▶ [Directions]
Retype, word for word, each line between the lines holding "Au-delà des certifications, la qualité des" and "en polystyrène expansé, capable de dissiper", inclusive, and leave the rest of the data alone.

▶ [Data extracted from a collection]
+--

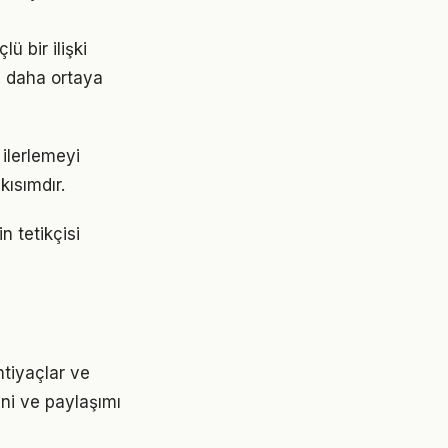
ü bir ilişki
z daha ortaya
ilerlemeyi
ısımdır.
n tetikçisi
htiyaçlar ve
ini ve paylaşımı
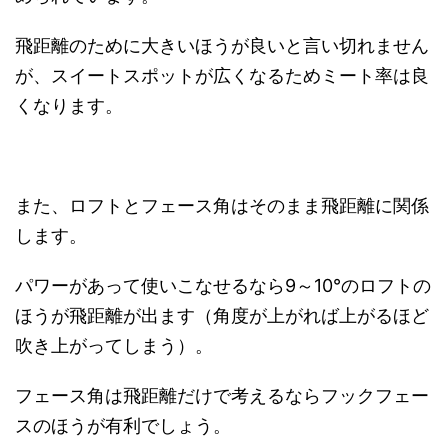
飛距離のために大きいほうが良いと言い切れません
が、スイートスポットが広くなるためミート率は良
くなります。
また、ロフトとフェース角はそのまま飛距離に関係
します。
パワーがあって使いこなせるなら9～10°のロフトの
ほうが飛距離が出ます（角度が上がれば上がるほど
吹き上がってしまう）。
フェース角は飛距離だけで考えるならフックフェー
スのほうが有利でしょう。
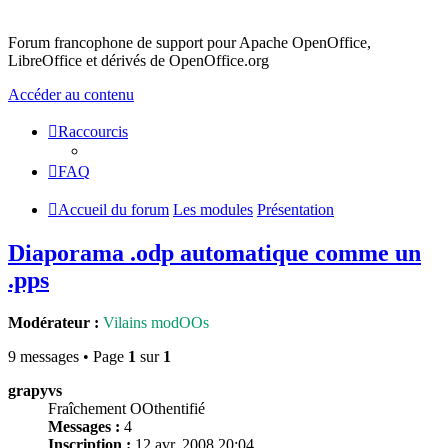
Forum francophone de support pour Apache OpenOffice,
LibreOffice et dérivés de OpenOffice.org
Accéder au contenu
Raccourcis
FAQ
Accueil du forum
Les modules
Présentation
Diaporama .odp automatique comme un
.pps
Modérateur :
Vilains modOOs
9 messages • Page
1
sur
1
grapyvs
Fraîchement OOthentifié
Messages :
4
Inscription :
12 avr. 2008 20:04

+--

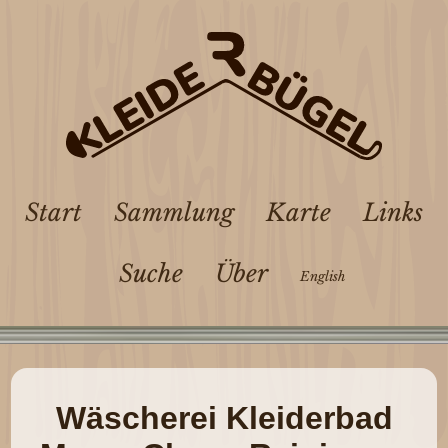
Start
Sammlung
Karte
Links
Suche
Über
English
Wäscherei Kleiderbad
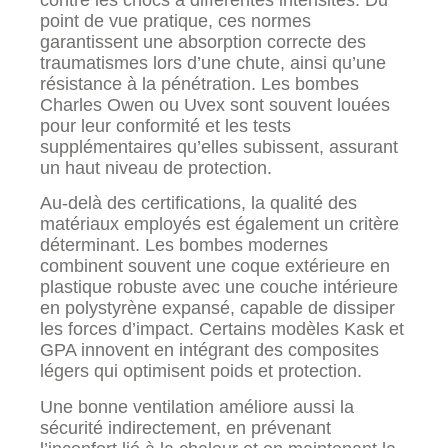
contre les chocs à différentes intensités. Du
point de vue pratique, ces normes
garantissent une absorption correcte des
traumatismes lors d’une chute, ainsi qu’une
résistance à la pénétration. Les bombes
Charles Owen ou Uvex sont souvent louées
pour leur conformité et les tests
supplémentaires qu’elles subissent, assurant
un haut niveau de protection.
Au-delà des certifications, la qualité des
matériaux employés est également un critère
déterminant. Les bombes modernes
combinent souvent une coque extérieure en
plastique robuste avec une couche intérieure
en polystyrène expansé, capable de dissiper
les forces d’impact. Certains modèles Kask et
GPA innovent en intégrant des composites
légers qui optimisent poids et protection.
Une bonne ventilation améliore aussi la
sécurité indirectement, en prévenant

+--

▶ [Answer section]
Au-delà des certifications, la qualité des
matériaux employés est également un critère
déterminant. Les bombes modernes
combinent souvent une coque extérieure en
plastique robuste avec une couche intérieure
en polystyrène expansé, capable de dissiper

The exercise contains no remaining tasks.